» Written task:
Leaving out the images, repeat all the lines below exactly.

---

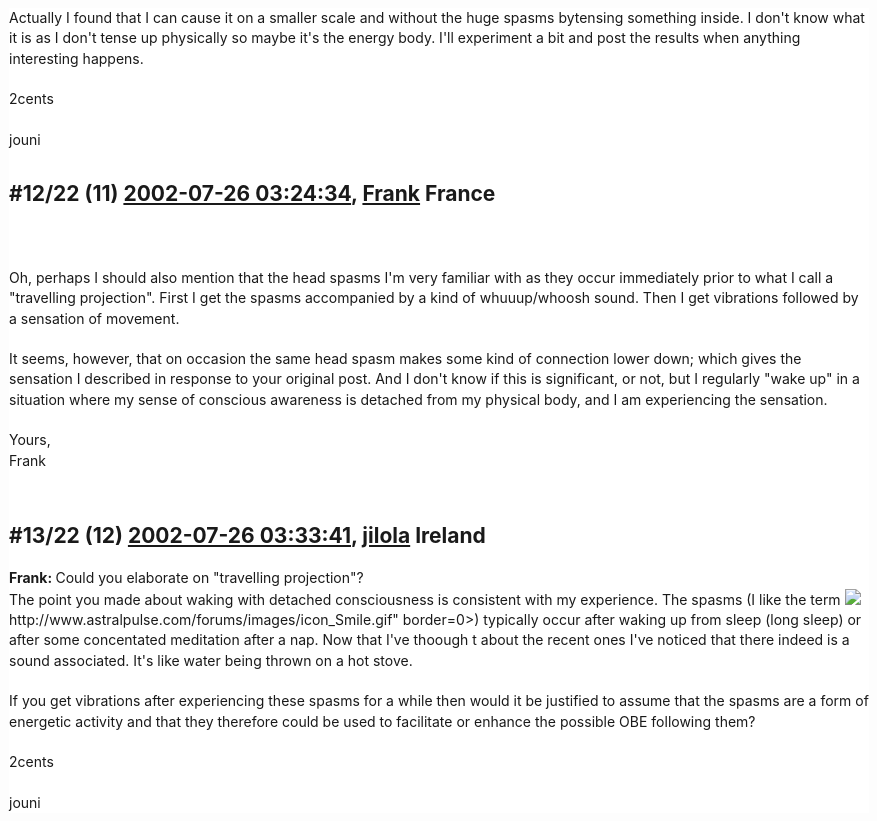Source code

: Actually I found that I can cause it on a smaller scale and without the huge spasms bytensing something inside. I don't know what it is as I don't tense up physically so maybe it's the energy body. I'll experiment a bit and post the results when anything interesting happens.
<br>
<br>
2cents
<br>
<br>
jouni
</section>

## \#12/22 (11) [2002-07-26 03:24:34](https://www.astralpulse.com/forums/index.php?msg=9157), [Frank](https://www.astralpulse.com/forums/profile/?u=359) France ##
<section>
<br>
<br>
Oh, perhaps I should also mention that the head spasms I'm very familiar with as they occur immediately prior to what I call a "travelling projection". First I get the spasms accompanied by a kind of whuuup/whoosh sound. Then I get vibrations followed by a sensation of movement.
<br>
<br>
It seems, however, that on occasion the same head spasm makes some kind of connection lower down; which gives the sensation I described in response to your original post. And I don't know if this is significant, or not, but I regularly "wake up" in a situation where my sense of conscious awareness is detached from my physical body, and I am experiencing the sensation.
<br>
<br>
Yours,
<br>
Frank
<br>
<br>
</section>

## \#13/22 (12) [2002-07-26 03:33:41](https://www.astralpulse.com/forums/index.php?msg=9159), [jilola](https://www.astralpulse.com/forums/profile/?u=755) Ireland ##
<section>
<b>
 Frank:
</b>
Could you elaborate on "travelling projection"?
<br>
The point you made about waking with detached consciousness is consistent with my experience. The spasms (I like the term
<img class="bbc_link" href="http://www.astralpulse.com/forums/images/icon_Smile.gif" rel="noopener" src='"&lt;a' target="_blank"/>
http://www.astralpulse.com/forums/images/icon_Smile.gif" border=0&gt;) typically occur after waking up from sleep (long sleep) or after some concentated meditation after a nap. Now that I've thoough t about the recent ones I've noticed that there indeed is a sound associated. It's like water being thrown on a hot stove.
<br>
<br>
If you get vibrations after experiencing these spasms for a while then would it be justified to assume that the spasms are a form of energetic activity and that they therefore could be used to facilitate or enhance the possible OBE following them?
<br>
<br>
2cents
<br>
<br>
jouni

---

» Exercise output:
Source code

: Actually I found that I can cause it on a smaller scale and without the huge spasms bytensing something inside. I don't know what it is as I don't tense up physically so maybe it's the energy body. I'll experiment a bit and post the results when anything interesting happens.
<br>
<br>
2cents
<br>
<br>
jouni
</section>

## \#12/22 (11) [2002-07-26 03:24:34](https://www.astralpulse.com/forums/index.php?msg=9157), [Frank](https://www.astralpulse.com/forums/profile/?u=359) France ##
<section>
<br>
<br>
Oh, perhaps I should also mention that the head spasms I'm very familiar with as they occur immediately prior to what I call a "travelling projection". First I get the spasms accompanied by a kind of whuuup/whoosh sound. Then I get vibrations followed by a sensation of movement.
<br>
<br>
It seems, however, that on occasion the same head spasm makes some kind of connection lower down; which gives the sensation I described in response to your original post. And I don't know if this is significant, or not, but I regularly "wake up" in a situation where my sense of conscious awareness is detached from my physical body, and I am experiencing the sensation.
<br>
<br>
Yours,
<br>
Frank
<br>
<br>
</section>

## \#13/22 (12) [2002-07-26 03:33:41](https://www.astralpulse.com/forums/index.php?msg=9159), [jilola](https://www.astralpulse.com/forums/profile/?u=755) Ireland ##
<section>
<b>
 Frank:
</b>
Could you elaborate on "travelling projection"?
<br>
The point you made about waking with detached consciousness is consistent with my experience. The spasms (I like the term
<img class="bbc_link" href="http://www.astralpulse.com/forums/images/icon_Smile.gif" rel="noopener" src='"&lt;a' target="_blank"/>
http://www.astralpulse.com/forums/images/icon_Smile.gif" border=0&gt;) typically occur after waking up from sleep (long sleep) or after some concentated meditation after a nap. Now that I've thoough t about the recent ones I've noticed that there indeed is a sound associated. It's like water being thrown on a hot stove.
<br>
<br>
If you get vibrations after experiencing these spasms for a while then would it be justified to assume that the spasms are a form of energetic activity and that they therefore could be used to facilitate or enhance the possible OBE following them?
<br>
<br>
2cents
<br>
<br>
jouni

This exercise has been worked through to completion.